[The data]:

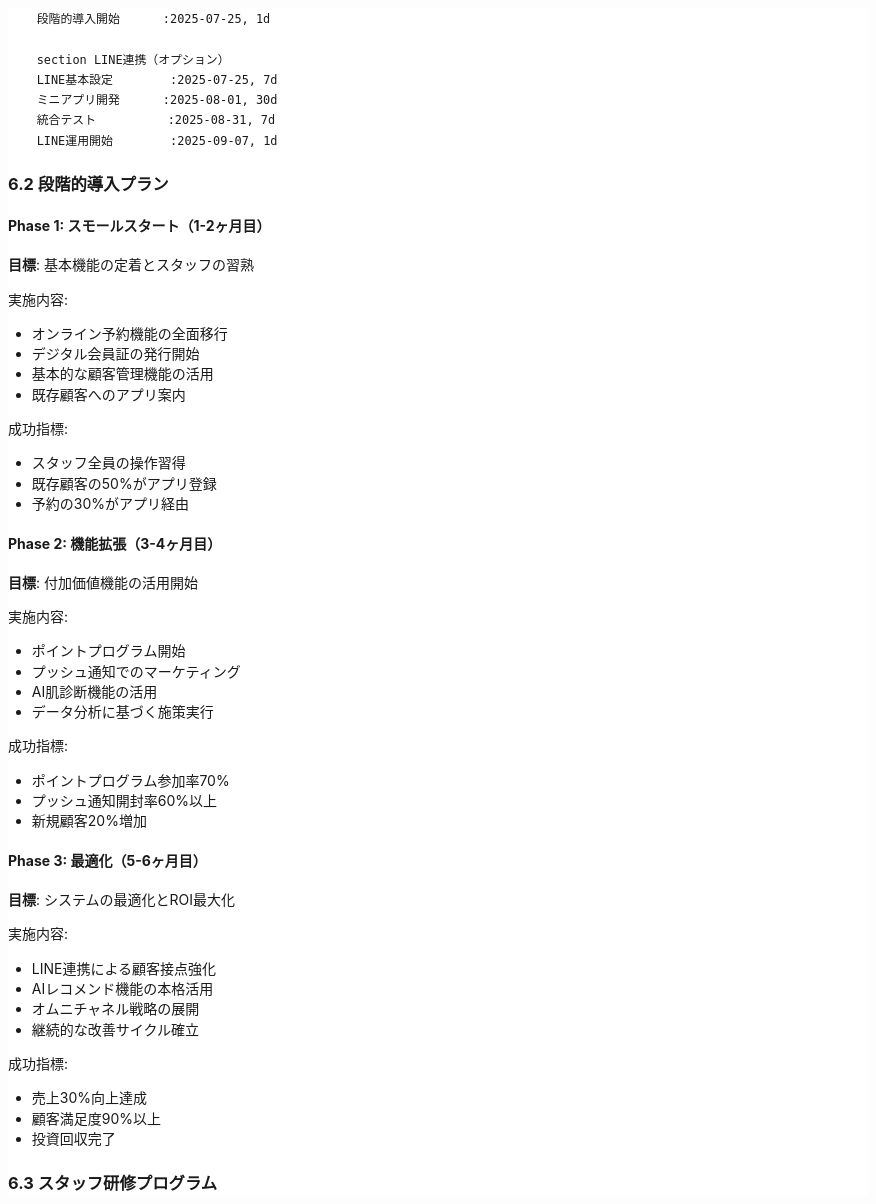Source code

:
 ```mermaid
    段階的導入開始      :2025-07-25, 1d
    
    section LINE連携（オプション）
    LINE基本設定        :2025-07-25, 7d
    ミニアプリ開発      :2025-08-01, 30d
    統合テスト          :2025-08-31, 7d
    LINE運用開始        :2025-09-07, 1d
```

### 6.2 段階的導入プラン

#### Phase 1: スモールスタート（1-2ヶ月目）
**目標**: 基本機能の定着とスタッフの習熟

実施内容:
- オンライン予約機能の全面移行
- デジタル会員証の発行開始
- 基本的な顧客管理機能の活用
- 既存顧客へのアプリ案内

成功指標:
- スタッフ全員の操作習得
- 既存顧客の50%がアプリ登録
- 予約の30%がアプリ経由

#### Phase 2: 機能拡張（3-4ヶ月目）
**目標**: 付加価値機能の活用開始

実施内容:
- ポイントプログラム開始
- プッシュ通知でのマーケティング
- AI肌診断機能の活用
- データ分析に基づく施策実行

成功指標:
- ポイントプログラム参加率70%
- プッシュ通知開封率60%以上
- 新規顧客20%増加

#### Phase 3: 最適化（5-6ヶ月目）
**目標**: システムの最適化とROI最大化

実施内容:
- LINE連携による顧客接点強化
- AIレコメンド機能の本格活用
- オムニチャネル戦略の展開
- 継続的な改善サイクル確立

成功指標:
- 売上30%向上達成
- 顧客満足度90%以上
- 投資回収完了

### 6.3 スタッフ研修プログラム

[Aim of the task]: What you give back should be exactly the lines from the one with "#### Phase 2: 機能拡張（3-4ヶ月目）" through the final line of the listing, and no others.

[Exercise output]:
#### Phase 2: 機能拡張（3-4ヶ月目）
**目標**: 付加価値機能の活用開始

実施内容:
- ポイントプログラム開始
- プッシュ通知でのマーケティング
- AI肌診断機能の活用
- データ分析に基づく施策実行

成功指標:
- ポイントプログラム参加率70%
- プッシュ通知開封率60%以上
- 新規顧客20%増加

#### Phase 3: 最適化（5-6ヶ月目）
**目標**: システムの最適化とROI最大化

実施内容:
- LINE連携による顧客接点強化
- AIレコメンド機能の本格活用
- オムニチャネル戦略の展開
- 継続的な改善サイクル確立

成功指標:
- 売上30%向上達成
- 顧客満足度90%以上
- 投資回収完了

### 6.3 スタッフ研修プログラム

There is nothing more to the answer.